RNA-Targeting CRISPR/CasRx System Relieves Disease Symptoms in Huntington's Disease Models

Huntington's disease (HD) is a devastating neurodegenerative disorder caused by the expansion of CAG repeats in the huntingtin (HTT) gene. Recent advances in gene editing technologies, such as CRISPR/CasRx, have opened new avenues for therapeutic interventions.

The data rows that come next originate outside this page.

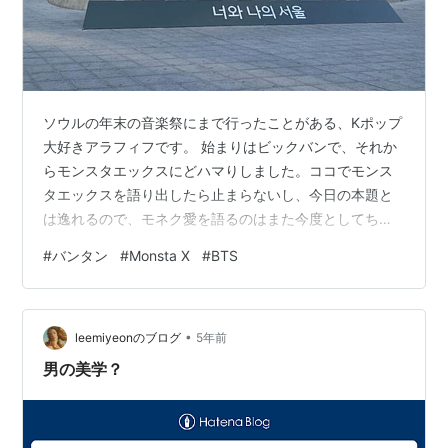
ソウルの年末の音楽祭にまで行ったことがある、Kポップ
大好きアラフィフです。 始まりはビックバンで、それか
らモンスタエックスにどハマりしました。ココでモンス
タエックスを語り出したら止まらないし、今日の本題と
は逸れるので、モネク愛を語るのはまた今度としてちょ
っと宣伝だけしときます↓ 【先着特典】Flavors of love
#
バンタン
#
Monsta X
#
BTS
(初回限定盤 CD＋DVD)(ステッカー) [ MONSTA X ] 価
格:4,800円(2021/5/1 19:32時点)感想(0件) バンタン(防
弾少年団、BTS)が世界的にKポップの地位を向上させた
•
のは認めます。凄い売れてますし、日本でもみんな知っ
leemiyeonのブログ
5年前
てるグループでしょう。…
男の美学？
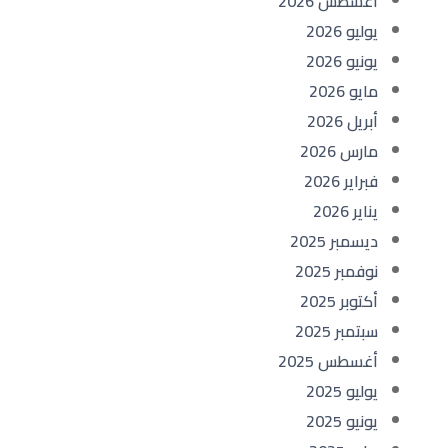
أغسطس 2026
يوليو 2026
يونيو 2026
مايو 2026
أبريل 2026
مارس 2026
فبراير 2026
يناير 2026
ديسمبر 2025
نوفمبر 2025
أكتوبر 2025
سبتمبر 2025
أغسطس 2025
يوليو 2025
يونيو 2025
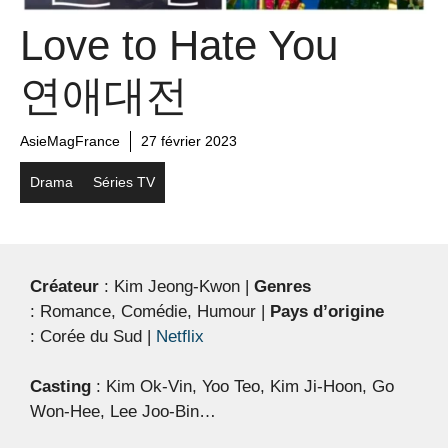
Love to Hate You
연애대전
AsieMagFrance
27 février 2023
Drama
Séries TV
Créateur
: Kim Jeong-Kwon
|
Genres
: Romance, Comédie, Humour |
Pays d’origine
: Corée du Sud |
Netflix
Casting
: Kim Ok-Vin, Yoo Teo, Kim Ji-Hoon, Go
Won-Hee, Lee Joo-Bin…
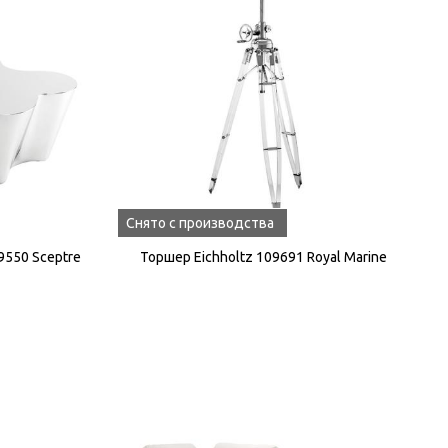
Снято с производства
9550 Sceptre
Торшер Eichholtz 109691 Royal Marine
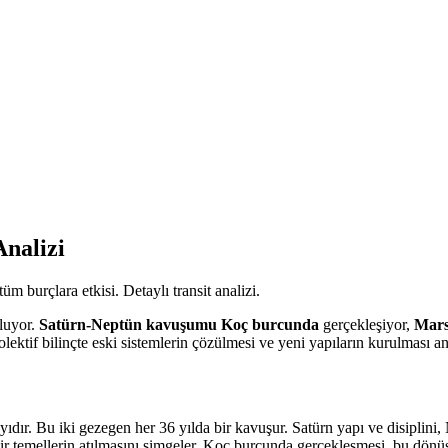
nalizi
 burçlara etkisi. Detaylı transit analizi.
luyor.
Satürn-Neptün kavuşumu Koç burcunda
gerçekleşiyor,
Mar
ktif bilinçte eski sistemlerin çözülmesi ve yeni yapıların kurulması a
yıdır. Bu iki gezegen her 36 yılda bir kavuşur. Satürn yapı ve disiplini,
ir temellerin atılmasını simgeler. Koç burcunda gerçekleşmesi, bu dönüşü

In this study, we explored the efficacy of CRISPR/CasRx, which can specifically and accurately digest single-stranded RNA and down-regulate the expression of related genes, in targeting the HTT mRNA and its potential as a treatment strategy for HD. Our results showed that CRISPR/CasRx could significantly down-regulate HTT mRNA in different models, including human embryonic kidney (HEK) 293T cells, HD140Q-knockin (HD 140Q-KI) mice at various disease stages, and Huntingtin knockin (HD-KI) pigs, and lead to a subsequent decrease in the expression of mutant Huntingtin (mHTT) protein. Moreover, this intervention could significantly ameliorate the neurological symptoms in HD 140Q-KI mice and HD-KI pigs. These findings highlight the effectiveness of the RNA-targeting CRISPR/CasRx as a potential therapeutic strategy for HD. Furthermore, the success of this approach provides valuable insights and novel avenues for the treatment of other genetic disorders caused by gene mutations.